The records below need to be set down again exactly; their images stay out.

◇ ◇ ◇ ◇ ◇ ◇ ◇

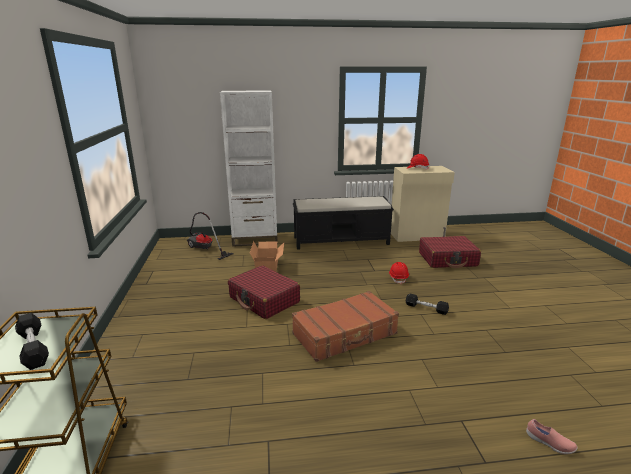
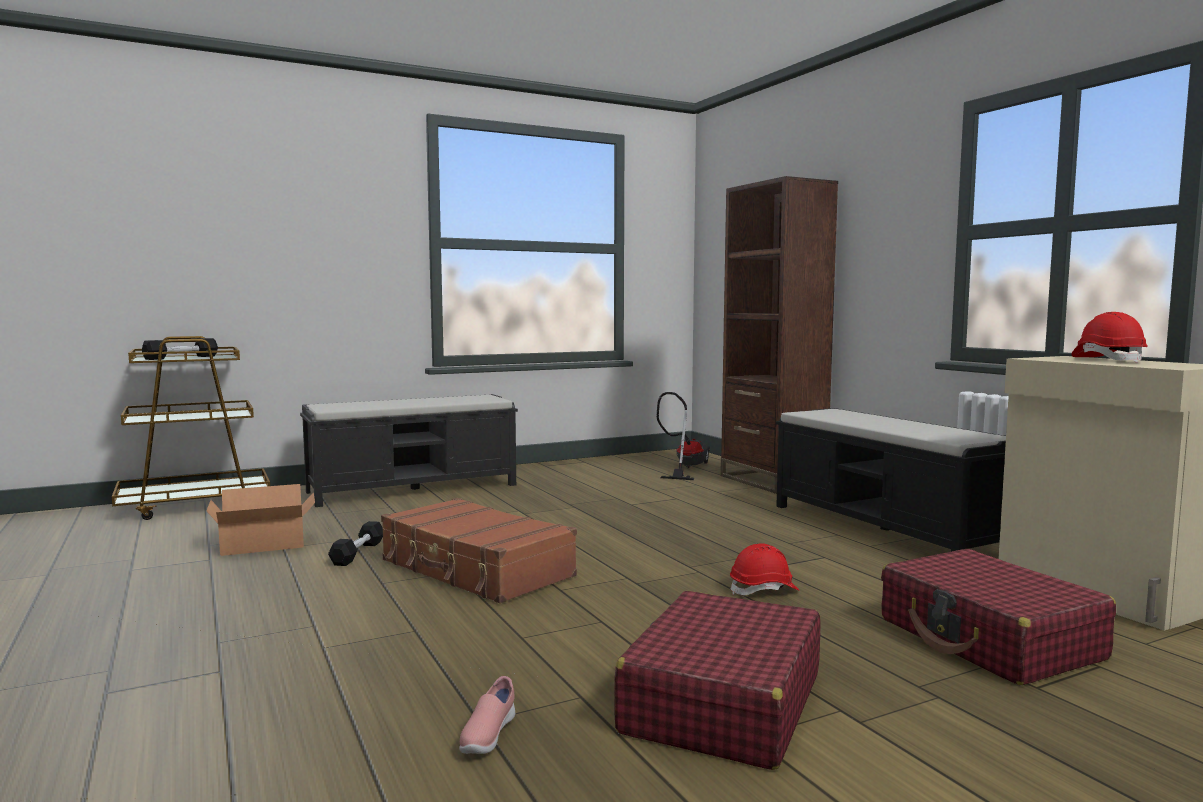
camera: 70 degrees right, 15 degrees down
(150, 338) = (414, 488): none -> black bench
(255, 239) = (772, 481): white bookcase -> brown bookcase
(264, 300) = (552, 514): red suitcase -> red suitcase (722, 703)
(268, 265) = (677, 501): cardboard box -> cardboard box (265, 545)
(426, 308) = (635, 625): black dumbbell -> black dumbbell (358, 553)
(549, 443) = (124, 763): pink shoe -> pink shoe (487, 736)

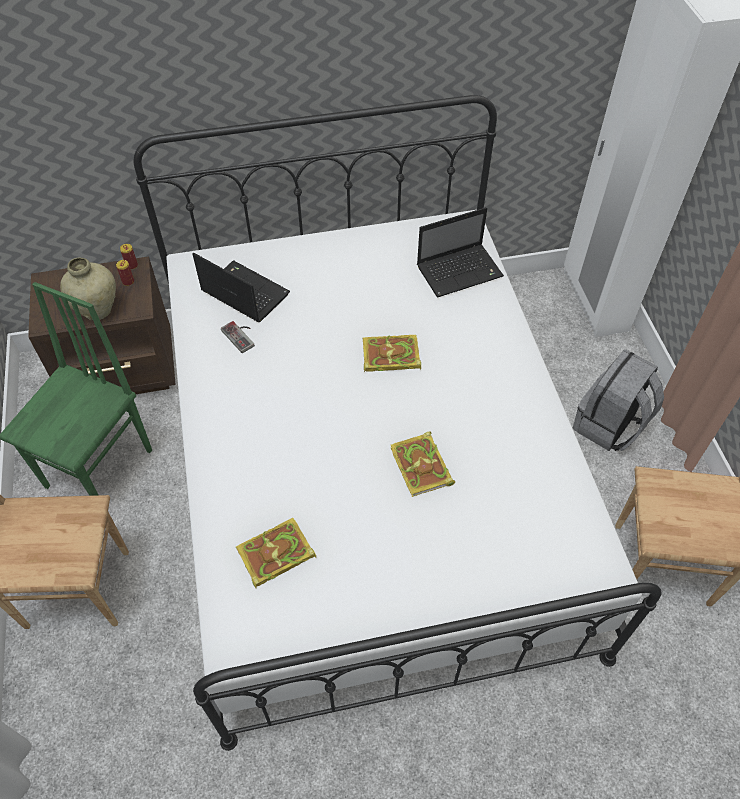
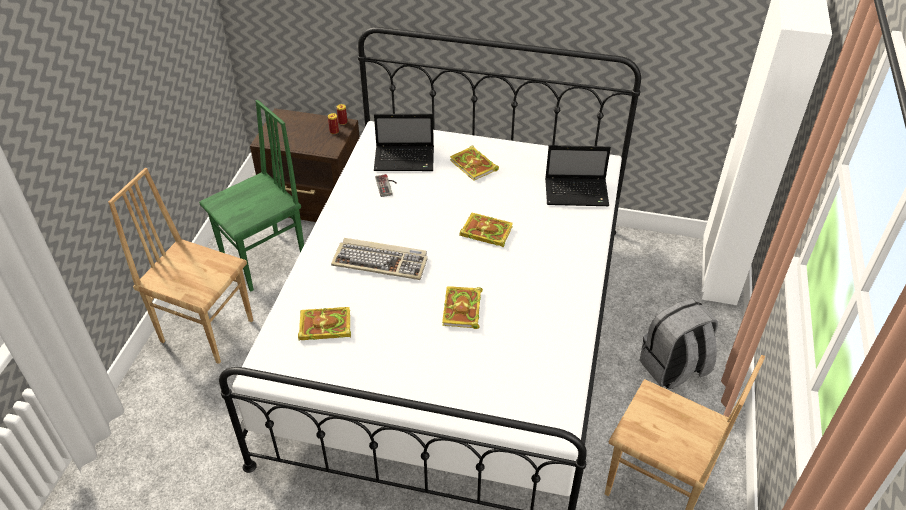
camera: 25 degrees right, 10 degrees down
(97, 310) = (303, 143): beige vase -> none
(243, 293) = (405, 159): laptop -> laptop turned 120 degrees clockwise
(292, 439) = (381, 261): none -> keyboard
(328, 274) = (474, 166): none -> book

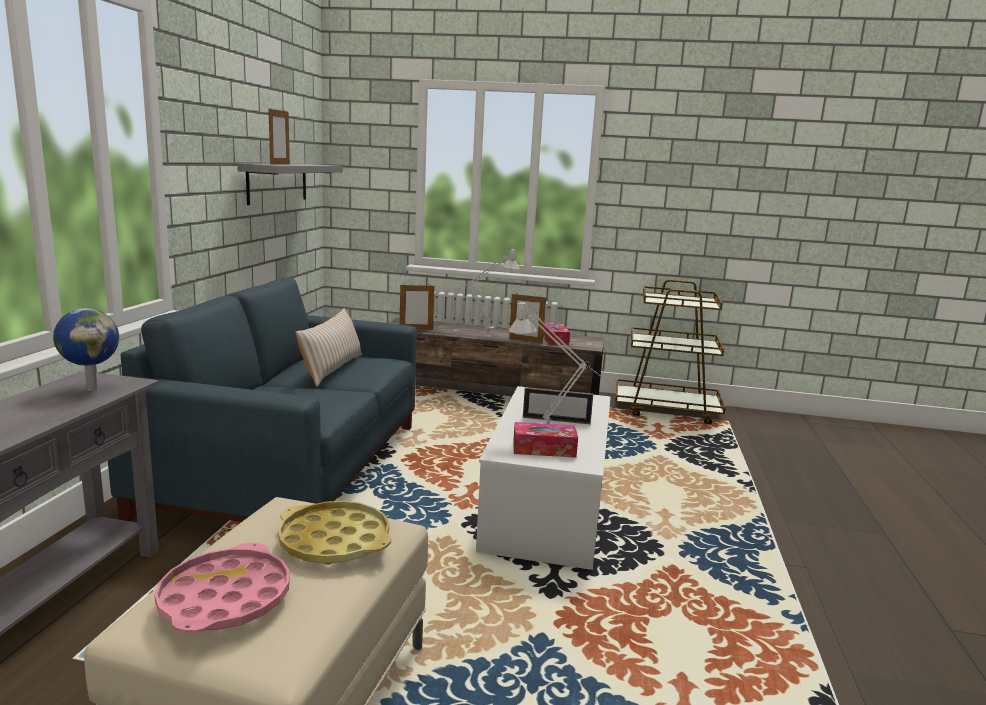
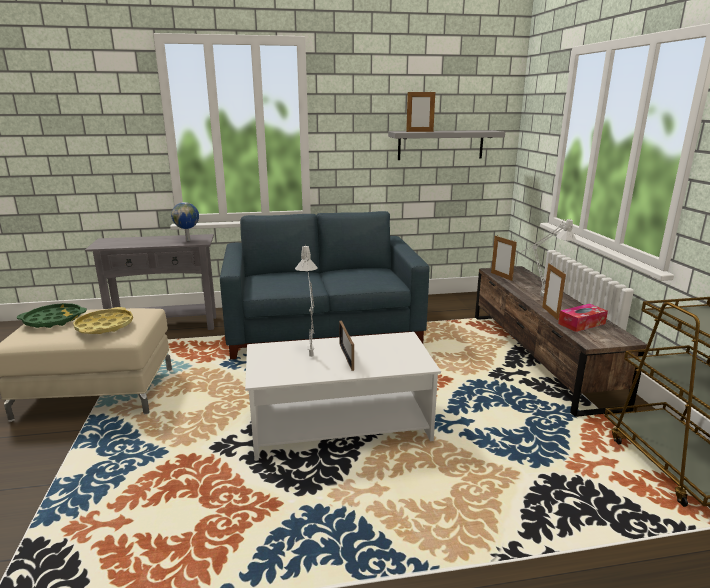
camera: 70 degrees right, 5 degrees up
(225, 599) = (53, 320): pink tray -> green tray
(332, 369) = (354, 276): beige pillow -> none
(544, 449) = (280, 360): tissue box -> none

◇ ◇ ◇ ◇ ◇ ◇ ◇

**Solution to the exercise:**
camera: 70 degrees right, 15 degrees down
(150, 338) = (414, 488): none -> black bench
(255, 239) = (772, 481): white bookcase -> brown bookcase
(264, 300) = (552, 514): red suitcase -> red suitcase (722, 703)
(268, 265) = (677, 501): cardboard box -> cardboard box (265, 545)
(426, 308) = (635, 625): black dumbbell -> black dumbbell (358, 553)
(549, 443) = (124, 763): pink shoe -> pink shoe (487, 736)

camera: 25 degrees right, 10 degrees down
(97, 310) = (303, 143): beige vase -> none
(243, 293) = (405, 159): laptop -> laptop turned 120 degrees clockwise
(292, 439) = (381, 261): none -> keyboard
(328, 274) = (474, 166): none -> book

camera: 70 degrees right, 5 degrees up
(225, 599) = (53, 320): pink tray -> green tray
(332, 369) = (354, 276): beige pillow -> none
(544, 449) = (280, 360): tissue box -> none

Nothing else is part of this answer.